At first glance, this large, handsomely-bound volume appears to be the sort of scholarly work which Mayanists might expect at this stage of research, a discussion of patterns emerging from accumulated excavation data. A “Contribution to Research on Planning Principles” would be welcomed by those engaged in analysis of Maya cities, and is certainly likely to be more meaningful now than it would have been before the excavation projects of the 1960s. Unfortunately, Hartung’s work takes no really useful step in the direction of understanding the workings of Maya city planners’ minds. In 106 pages and 508 footnotes, he first presents a general summary of Maya prehistory which is sound enough, and then launches into a disquisition on a familiar theme, the existence of meaningful orientations, alignments, and lines of sight in Maya centers. Coverage of this aspect of Maya planning might well be useful if it resolved some of the old problems, or provided clearcut insights into new avenues of research, but this volume unhappily does neither.

Few Mayanists would argue with the postulate that orientations, alignments, and vistas were important in Maya city planning; the argument, and the main difficulty with Hartung’s work, comes in translation of this postulate into a concrete form which not only exists today but also can be demonstrated to have existed in the eyes of the ancient Maya. Hartung’s discussion of the approach which supposedly permits this difficult step, in which (as elsewhere in the text, and in the illustrations) much extraneous material is introduced, remains unconvincing. The same can be said of the specific treatment of four sites, Piedras Negras, Yaxchilan, Uxmal, and Chichén Itzá, which forms the principal part of the volume.

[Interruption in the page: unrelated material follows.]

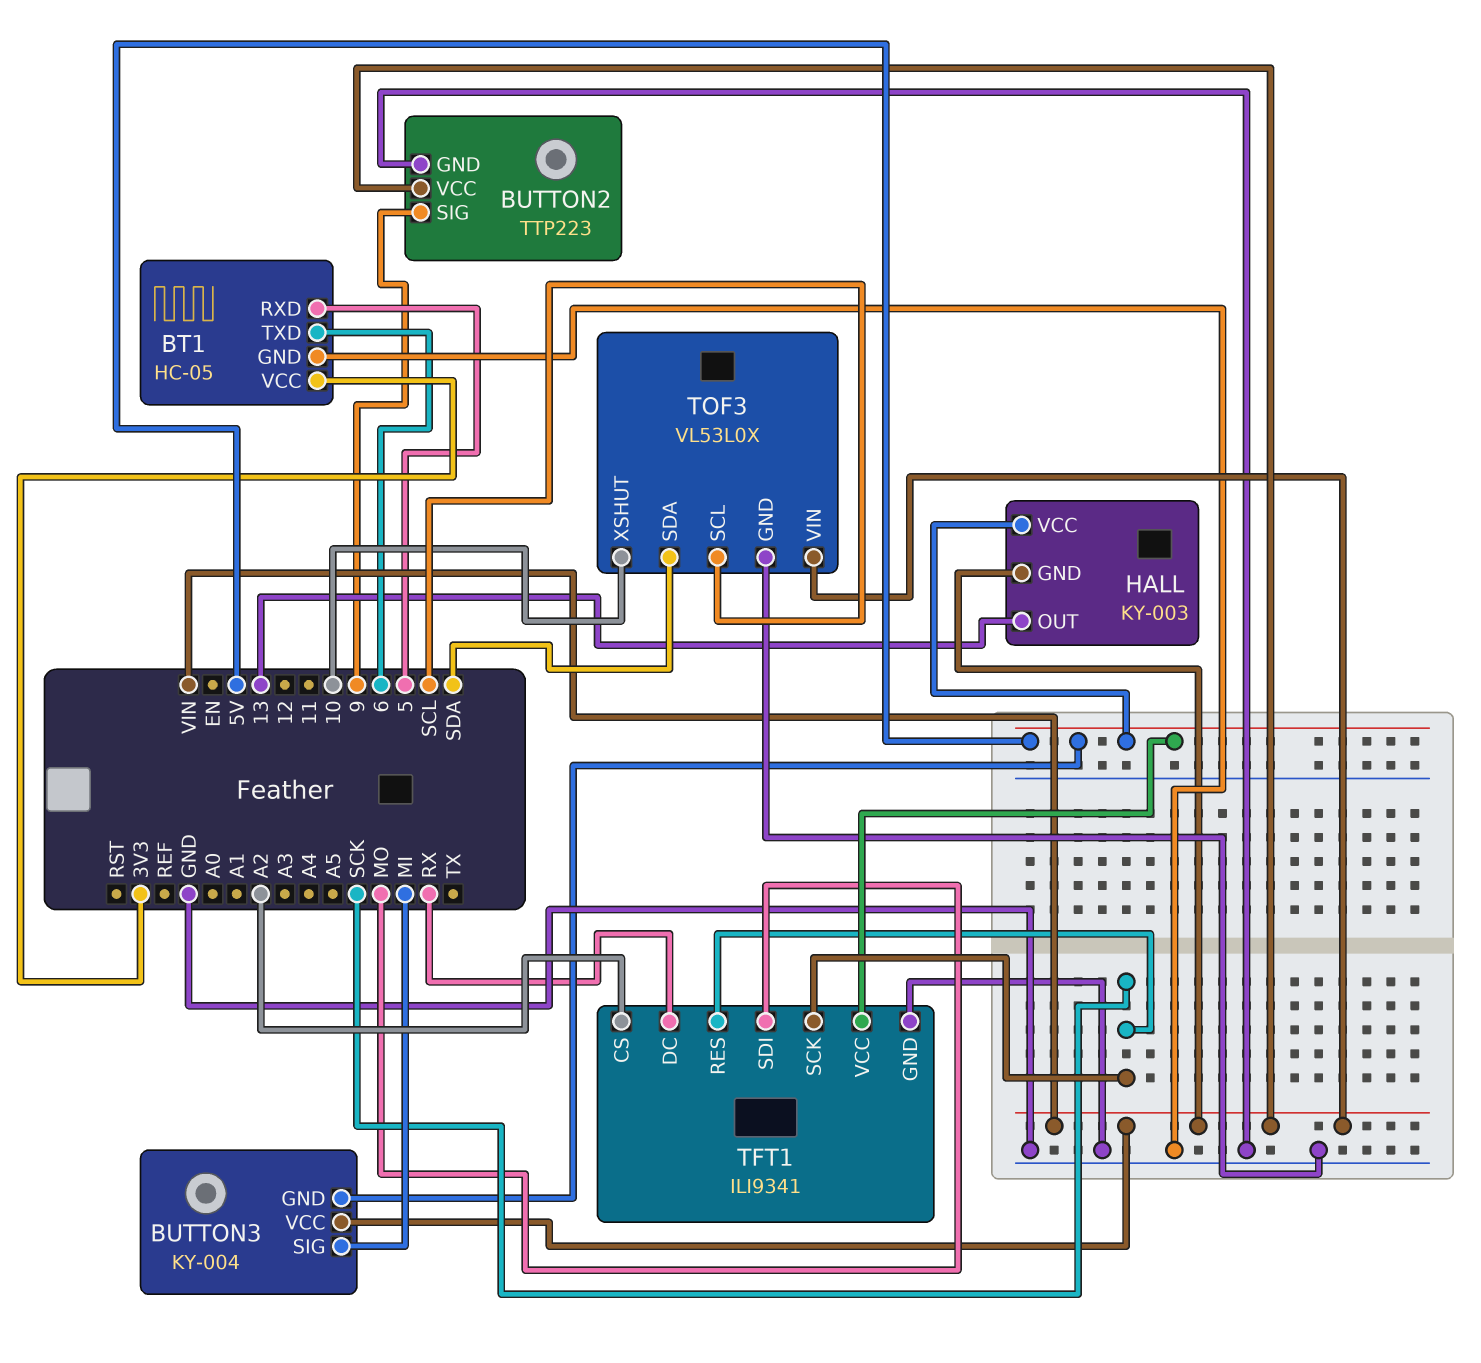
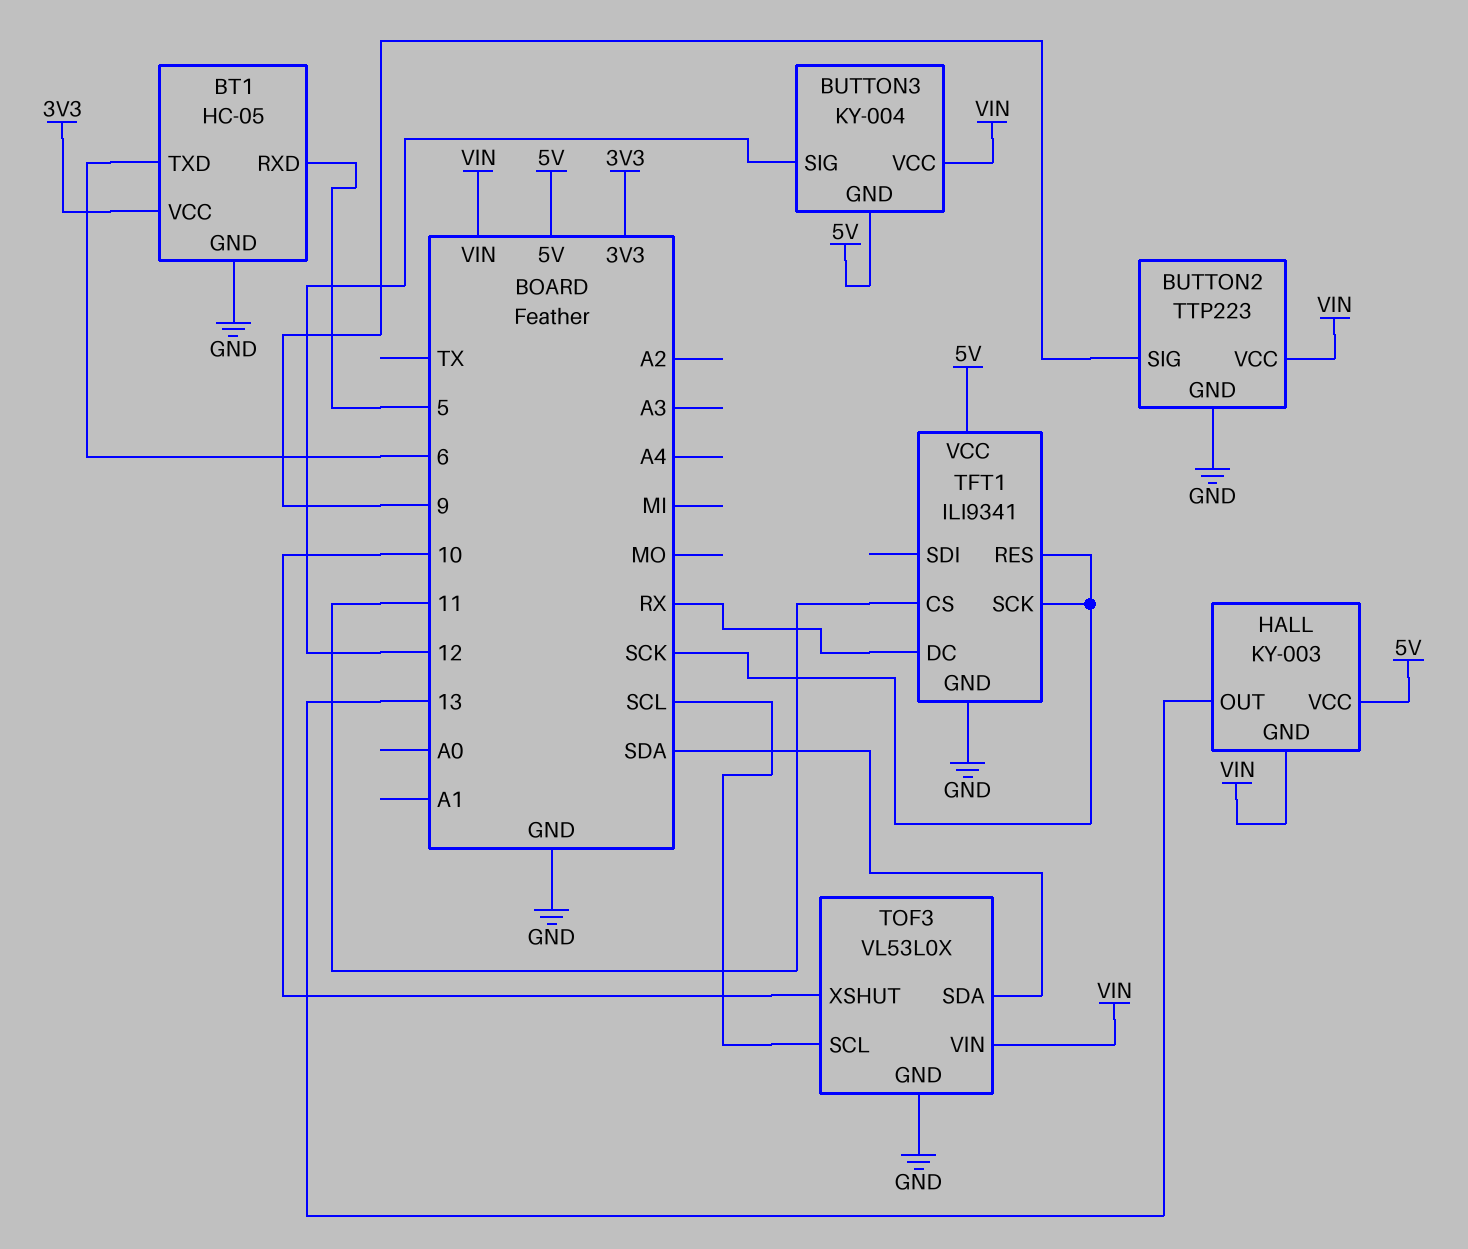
BUTTON3 pin SIG: MI -> 12
TFT1 pin CS: A2 -> 11
TFT1 pin SDI: MO -> none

Apart from the philosophical problems posed by the study, and the omission of data from many other sites for which plans are available, the greatest practical difficulty is Hartung’s unquestioning acceptance of the “rectified” plans of earlier workers as bases for his analysis. Such plans may permit recognition of what could have been significant lines of sight within a center, but can only lend spurious precision to any calculations based on orientations of buildings or their components. That there were planning principles, probably both religious and secular, underlying the construction of ancient Maya centers is beyond question. Hartung’s work holds forth the promise of shedding light on such principles, but unfortunately the lantern proves to be a very dim one indeed.